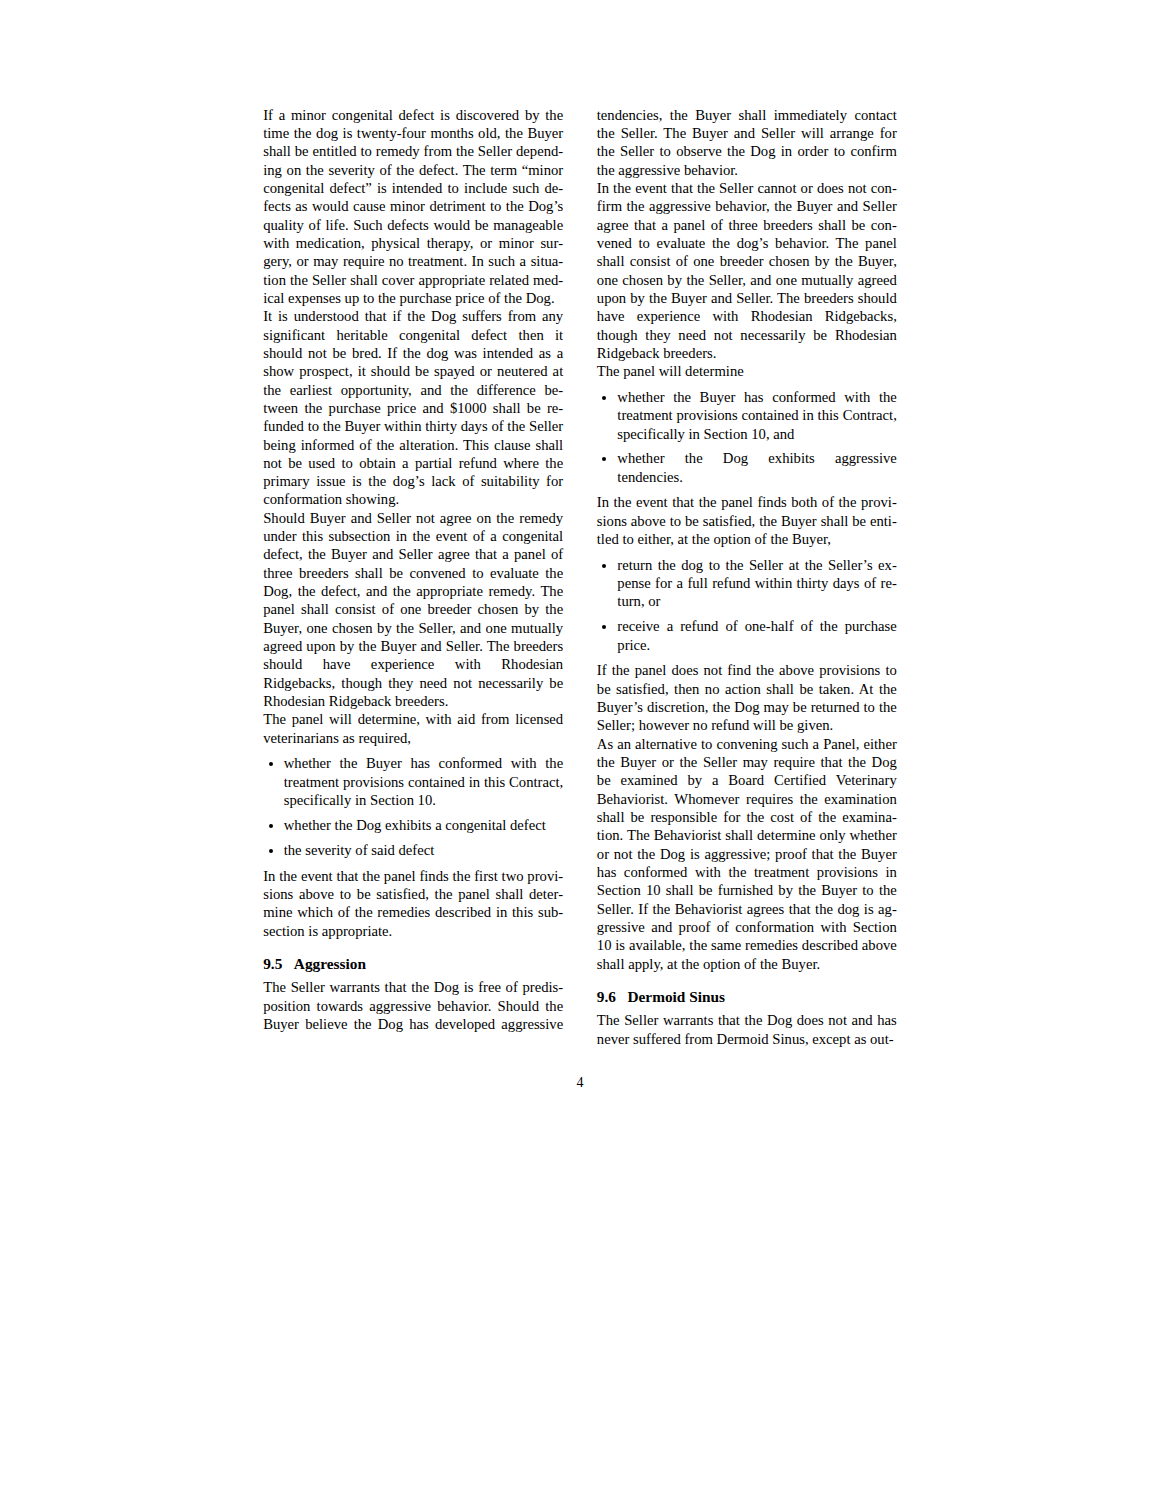If a minor congenital defect is discovered by the time the dog is twenty-four months old, the Buyer shall be entitled to remedy from the Seller depending on the severity of the defect. The term “minor congenital defect” is intended to include such defects as would cause minor detriment to the Dog’s quality of life. Such defects would be manageable with medication, physical therapy, or minor surgery, or may require no treatment. In such a situation the Seller shall cover appropriate related medical expenses up to the purchase price of the Dog.
It is understood that if the Dog suffers from any significant heritable congenital defect then it should not be bred. If the dog was intended as a show prospect, it should be spayed or neutered at the earliest opportunity, and the difference between the purchase price and $1000 shall be refunded to the Buyer within thirty days of the Seller being informed of the alteration. This clause shall not be used to obtain a partial refund where the primary issue is the dog’s lack of suitability for conformation showing.
Should Buyer and Seller not agree on the remedy under this subsection in the event of a congenital defect, the Buyer and Seller agree that a panel of three breeders shall be convened to evaluate the Dog, the defect, and the appropriate remedy. The panel shall consist of one breeder chosen by the Buyer, one chosen by the Seller, and one mutually agreed upon by the Buyer and Seller. The breeders should have experience with Rhodesian Ridgebacks, though they need not necessarily be Rhodesian Ridgeback breeders.
The panel will determine, with aid from licensed veterinarians as required,
whether the Buyer has conformed with the treatment provisions contained in this Contract, specifically in Section 10.
whether the Dog exhibits a congenital defect
the severity of said defect
In the event that the panel finds the first two provisions above to be satisfied, the panel shall determine which of the remedies described in this subsection is appropriate.
9.5 Aggression
The Seller warrants that the Dog is free of predisposition towards aggressive behavior. Should the Buyer believe the Dog has developed aggressive tendencies, the Buyer shall immediately contact the Seller. The Buyer and Seller will arrange for the Seller to observe the Dog in order to confirm the aggressive behavior.
In the event that the Seller cannot or does not confirm the aggressive behavior, the Buyer and Seller agree that a panel of three breeders shall be convened to evaluate the dog’s behavior. The panel shall consist of one breeder chosen by the Buyer, one chosen by the Seller, and one mutually agreed upon by the Buyer and Seller. The breeders should have experience with Rhodesian Ridgebacks, though they need not necessarily be Rhodesian Ridgeback breeders.
The panel will determine
whether the Buyer has conformed with the treatment provisions contained in this Contract, specifically in Section 10, and
whether the Dog exhibits aggressive tendencies.
In the event that the panel finds both of the provisions above to be satisfied, the Buyer shall be entitled to either, at the option of the Buyer,
return the dog to the Seller at the Seller’s expense for a full refund within thirty days of return, or
receive a refund of one-half of the purchase price.
If the panel does not find the above provisions to be satisfied, then no action shall be taken. At the Buyer’s discretion, the Dog may be returned to the Seller; however no refund will be given.
As an alternative to convening such a Panel, either the Buyer or the Seller may require that the Dog be examined by a Board Certified Veterinary Behaviorist. Whomever requires the examination shall be responsible for the cost of the examination. The Behaviorist shall determine only whether or not the Dog is aggressive; proof that the Buyer has conformed with the treatment provisions in Section 10 shall be furnished by the Buyer to the Seller. If the Behaviorist agrees that the dog is aggressive and proof of conformation with Section 10 is available, the same remedies described above shall apply, at the option of the Buyer.
9.6 Dermoid Sinus
The Seller warrants that the Dog does not and has never suffered from Dermoid Sinus, except as out-
4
:::::
## Task description
Repeat, exactly as they stand above, the lines from the line with "whether the Dog exhibits a congenital defect" to the line with "9.5 Aggression", both lines included.

## Result of this task
whether the Dog exhibits a congenital defect
the severity of said defect
In the event that the panel finds the first two provisions above to be satisfied, the panel shall determine which of the remedies described in this subsection is appropriate.
9.5 Aggression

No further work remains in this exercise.